During analysis, the clinician could magnify the images for greater accuracy. The size of the EOP was measured using the lateral cervical radiograph and was defined as the distance in millimetres from the most superior point of the EOP (origin) to a point on the EOP that is most distal from the skull (Fig. 1)15. These data collection procedures having been shown to be both accurate and reliable (TEM = 1.4 mm, ICC = 0.97)15. To avoid any ambiguity, an EOP was classified as enlarged if it exceeded 10 mm and the threshold for recording the size of an EOP was set at 5 mm. Importantly, it is acknowledged that the anatomical level of degeneration is frequently worse than the level of degeneration observed in radiographs40,41. Accordingly, any enthesophyte identified using this method is likely to be larger than it appears on the plain radiographs.

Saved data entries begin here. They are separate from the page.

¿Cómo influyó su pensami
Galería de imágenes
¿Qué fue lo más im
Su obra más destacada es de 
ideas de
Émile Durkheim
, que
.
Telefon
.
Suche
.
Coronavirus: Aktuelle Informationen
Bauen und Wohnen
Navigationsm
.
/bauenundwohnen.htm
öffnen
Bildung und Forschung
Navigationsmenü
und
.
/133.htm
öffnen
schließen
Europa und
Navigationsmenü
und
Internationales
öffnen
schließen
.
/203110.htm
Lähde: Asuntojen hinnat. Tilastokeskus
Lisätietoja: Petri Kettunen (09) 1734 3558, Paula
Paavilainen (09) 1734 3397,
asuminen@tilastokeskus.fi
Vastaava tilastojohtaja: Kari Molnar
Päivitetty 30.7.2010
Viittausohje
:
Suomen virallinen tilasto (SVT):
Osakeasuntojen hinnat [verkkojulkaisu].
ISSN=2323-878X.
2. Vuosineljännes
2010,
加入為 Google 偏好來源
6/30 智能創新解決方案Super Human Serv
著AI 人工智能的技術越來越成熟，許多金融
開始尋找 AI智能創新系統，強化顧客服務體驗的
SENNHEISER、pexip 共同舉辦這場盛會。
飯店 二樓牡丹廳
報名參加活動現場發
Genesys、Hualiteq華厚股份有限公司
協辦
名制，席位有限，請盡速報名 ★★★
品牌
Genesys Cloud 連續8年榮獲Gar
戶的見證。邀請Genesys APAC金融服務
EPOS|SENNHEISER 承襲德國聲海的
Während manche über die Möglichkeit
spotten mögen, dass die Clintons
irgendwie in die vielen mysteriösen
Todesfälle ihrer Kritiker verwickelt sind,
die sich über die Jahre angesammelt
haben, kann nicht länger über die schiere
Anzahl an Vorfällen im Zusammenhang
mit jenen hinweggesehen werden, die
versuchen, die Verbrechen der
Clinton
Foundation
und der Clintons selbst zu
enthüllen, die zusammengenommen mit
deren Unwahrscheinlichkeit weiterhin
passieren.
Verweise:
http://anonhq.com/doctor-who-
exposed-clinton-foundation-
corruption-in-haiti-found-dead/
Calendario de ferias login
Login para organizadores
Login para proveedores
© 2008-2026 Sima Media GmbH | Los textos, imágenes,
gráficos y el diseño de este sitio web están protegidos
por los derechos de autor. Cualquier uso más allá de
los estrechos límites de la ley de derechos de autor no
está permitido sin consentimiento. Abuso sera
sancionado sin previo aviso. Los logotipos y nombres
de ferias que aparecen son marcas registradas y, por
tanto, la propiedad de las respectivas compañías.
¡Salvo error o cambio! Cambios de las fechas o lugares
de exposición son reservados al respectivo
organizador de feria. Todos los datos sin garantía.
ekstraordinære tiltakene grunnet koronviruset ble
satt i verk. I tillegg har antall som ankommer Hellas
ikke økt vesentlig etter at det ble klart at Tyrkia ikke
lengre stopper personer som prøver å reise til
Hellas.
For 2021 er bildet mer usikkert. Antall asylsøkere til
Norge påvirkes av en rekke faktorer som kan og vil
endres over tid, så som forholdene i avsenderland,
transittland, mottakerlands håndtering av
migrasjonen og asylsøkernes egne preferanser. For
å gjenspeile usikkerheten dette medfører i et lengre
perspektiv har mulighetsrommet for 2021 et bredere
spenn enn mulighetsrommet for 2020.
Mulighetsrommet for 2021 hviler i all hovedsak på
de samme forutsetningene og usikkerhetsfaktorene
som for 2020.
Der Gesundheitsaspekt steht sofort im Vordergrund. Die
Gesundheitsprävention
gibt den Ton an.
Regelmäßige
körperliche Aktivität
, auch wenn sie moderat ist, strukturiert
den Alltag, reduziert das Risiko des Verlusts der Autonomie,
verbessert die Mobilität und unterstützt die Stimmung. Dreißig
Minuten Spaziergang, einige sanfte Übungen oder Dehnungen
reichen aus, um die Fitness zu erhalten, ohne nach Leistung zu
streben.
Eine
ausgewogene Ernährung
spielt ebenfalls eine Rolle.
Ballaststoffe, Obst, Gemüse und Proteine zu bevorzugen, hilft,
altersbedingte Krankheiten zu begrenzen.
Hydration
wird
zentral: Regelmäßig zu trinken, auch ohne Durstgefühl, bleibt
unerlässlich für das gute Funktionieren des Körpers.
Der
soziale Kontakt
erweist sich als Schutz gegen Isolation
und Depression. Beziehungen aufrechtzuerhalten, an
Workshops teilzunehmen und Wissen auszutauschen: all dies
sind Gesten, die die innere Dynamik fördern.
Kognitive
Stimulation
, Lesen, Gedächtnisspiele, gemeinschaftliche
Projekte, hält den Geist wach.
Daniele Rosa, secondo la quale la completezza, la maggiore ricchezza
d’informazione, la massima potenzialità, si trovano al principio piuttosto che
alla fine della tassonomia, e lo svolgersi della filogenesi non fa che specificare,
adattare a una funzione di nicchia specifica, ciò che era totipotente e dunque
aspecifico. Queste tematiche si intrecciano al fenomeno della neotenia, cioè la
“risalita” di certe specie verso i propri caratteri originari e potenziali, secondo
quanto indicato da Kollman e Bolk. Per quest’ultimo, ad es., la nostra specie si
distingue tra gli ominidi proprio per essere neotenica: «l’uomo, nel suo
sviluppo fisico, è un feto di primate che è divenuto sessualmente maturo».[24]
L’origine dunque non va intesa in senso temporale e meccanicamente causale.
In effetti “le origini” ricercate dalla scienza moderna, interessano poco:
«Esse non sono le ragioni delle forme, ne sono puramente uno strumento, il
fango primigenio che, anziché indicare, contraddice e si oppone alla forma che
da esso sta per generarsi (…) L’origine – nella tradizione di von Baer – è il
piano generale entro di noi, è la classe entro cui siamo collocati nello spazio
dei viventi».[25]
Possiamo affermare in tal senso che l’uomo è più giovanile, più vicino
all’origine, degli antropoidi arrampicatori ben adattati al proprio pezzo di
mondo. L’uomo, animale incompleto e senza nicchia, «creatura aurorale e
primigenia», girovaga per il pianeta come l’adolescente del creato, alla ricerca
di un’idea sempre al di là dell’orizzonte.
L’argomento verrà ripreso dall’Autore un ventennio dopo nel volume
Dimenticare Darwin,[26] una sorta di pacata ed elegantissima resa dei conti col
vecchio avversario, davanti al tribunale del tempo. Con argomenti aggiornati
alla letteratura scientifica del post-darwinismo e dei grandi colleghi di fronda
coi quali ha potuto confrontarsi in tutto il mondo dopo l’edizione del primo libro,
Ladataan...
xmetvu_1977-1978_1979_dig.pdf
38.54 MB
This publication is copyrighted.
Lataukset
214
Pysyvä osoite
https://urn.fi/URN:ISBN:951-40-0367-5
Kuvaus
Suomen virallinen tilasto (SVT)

Logistic regression analyses were used to ascertain whether the presence of EEOP could be predicted using one or a combination of variables. The differences in EEOP size between the groups and sexes were determined using two-way analysis of variance (ANOVA). Differences between non-parametric variables were determined using Chi-Square analyses, with AR testing used to represent the magnitude by which the observed frequency within any cell was above or below the expected value. An AR value of ≥2.0 or ≤−2.0 represented a value either substantially more or less (respectively) than the expected value42. All statistical analyses were performed using the statistics package SPSS for Windows (version 20), with an alpha level of P < 0.05. Data are presented as means (±1 standard deviation [SD]) unless stated otherwise.